Come to Where I'm From was met with "universal acclaim" reviews from critics. At Metacritic, which assigns a weighted average rating out of 100 to reviews from mainstream publications, this release received an average score of 83, based on 8 reviews.

Professional ratings
Aggregate scores
| Source | Rating |
| Metacritic | 83/100 |
Review scores
| Source | Rating |
| AllMusic | Star Half star |
| Entertainment Weekly | A− |
| Mojo | Star Half star |
| Now | Star |
| Pitchfork | 7.4/10 |
| Q | Star |
| The Sydney Morning Herald | Star |
| Tom Hull – on the Web | B |

==Track listing==

| No. | Title | Length |
|---|---|---|
| 1. | "In the Sun" | 5:36 |
| 2. | "Ashes Everywhere" | 4:51 |
| 3. | "Chemical" | 4:11 |
| 4. | "History" | 5:40 |
| 5. | "Invisible Hands" | 5:14 |
| 6. | "Cockroach" | 3:02 |
| 7. | "Exhausted" | 4:46 |
| 8. | "Eyes on My Back" | 4:03 |
| 9. | "Tattoo" | 4:10 |
| 10. | "The Real You" | 5:27 |
| 11. | "Creation or a Stain" | 4:34 |
| 12. | "Speed of Light" | 4:30 |

Japanese CD bonus track
| No. | Title | Length |
|---|---|---|
| 13. | "Ask the Dust" | 6:50 |

==Rusty Water==
On March 11, 1999, a promo CD titled Rusty Water was released via Virgin Records. The CD featured 13 tracks, most of which would later be re-recorded, edited, and remixed to become Come to Where I'm From. As this was not the official finalized release, few promos were made.

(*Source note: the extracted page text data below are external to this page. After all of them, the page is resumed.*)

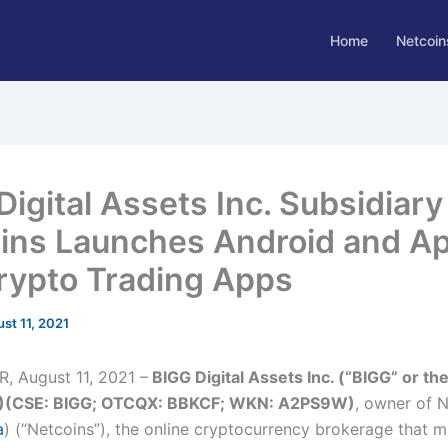
Home
Netcoin
Digital Assets Inc. Subsidiary
ins Launches Android and A
rypto Trading Apps
st 11, 2021
 August 11, 2021 –
BIGG Digital Assets Inc. (“BIGG” or th
)(CSE: BIGG; OTCQX: BBKCF; WKN: A2PS9W)
, owner of 
a
) (“Netcoins”), the online cryptocurrency brokerage that m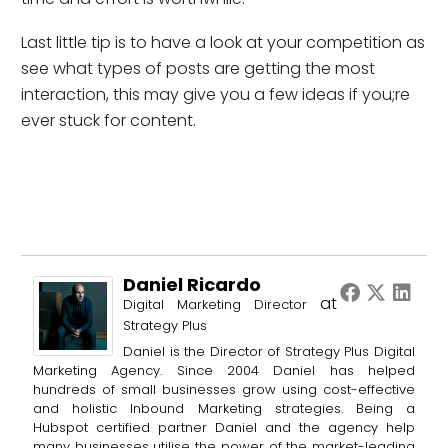
Last little tip is to have a look at your competition as
see what types of posts are getting the most
interaction, this may give you a few ideas if you;re
ever stuck for content.
Daniel Ricardo
at
Digital Marketing Director
Strategy Plus
Daniel is the Director of Strategy Plus Digital
Marketing Agency. Since 2004 Daniel has helped
hundreds of small businesses grow using cost-effective
and holistic Inbound Marketing strategies. Being a
Hubspot certified partner Daniel and the agency help
many businesses utilise the power of the market-leading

1. "Crawlin' on Bones" (a.k.a. "Cockroach") – 3:04
2. "In the Sun" (Early Version) – 5:24
3. "Exhausted" (Early Version) – 4:03
4. "History" – 5:37
5. "Chemical" – 4:06
6. "Cocaine Blind" – 3:17
7. "Freeze You Out" – 4:30
8. "Tattoo" – 4:07
9. "Eyes on My Back" – 4:12
10. "In the Distance" – 3:24
11. "California" – 4:14
12. "Otherside" – 3:16
13. "Invisible Hands" – 5:26

Note
- The songs "Cocaine Blind" and "Otherside" (later renamed "The Other Side") appeared as B-sides to the "In the Sun" single. "California", "Freeze You Out", and "In the Distance" have not been released or re-recorded since this promo was issued.

==Personnel==
===Musicians===
- Joseph Arthur (as "Benzo") – guitar and vocals on all tracks.
- Carla Azar (as "Darkstar") – drums on tracks 2, 3, 6, 8, 9, 10, 11 and 12; background vocals on track 6; shaker on track 8.
- T Bone Burnett (as "Yodaclaus") – piano on track 6.
- Markus Dravs (as "Luvclaw") – programming on tracks 4 and 7.
- Eugene Kelly (as "Eugene") – "Fuzzheart" on track 11.
- Ben Findlay (as "Spiralchugger") – additional acoustic guitar on track 4.
- Nadia Lanman (as "Queenchina") – cello on track 1.
- Jim Keltner (as "Nighttime") – drums on track 5.
- Stella Katsoudas (as "Siren") – background vocals on track 1.
- Rick Will (as "Lovehammer") – "explosions" on track 5; synthesizer on tracks 7 and 9; "kooky shit" on track 11.

===Production and design===
- Produced by T Bone Burnett, Joseph Arthur and Rick Will.
- Mixed by Rick Will, except:
  - Tracks 1, 5 and 12 mixed by Tchad Blake.
- Engineered by Rick Will.
- Additional engineering by Ben Findlay.
- Assistant engineering by Nick Raskulinecz and Kevin Dean Marek.
- Recorded at Sound City, Sunset Sound and Real World Studios.
- Mastered by Stephen Marcussen at A&M Mastering.
- Album cover drawings and paintings by Joseph Arthur.
- Booklet photography by Anton Corbijn.
- Art direction and design by Zachary James Larner with Joseph Arthur at Bombshelter NYC.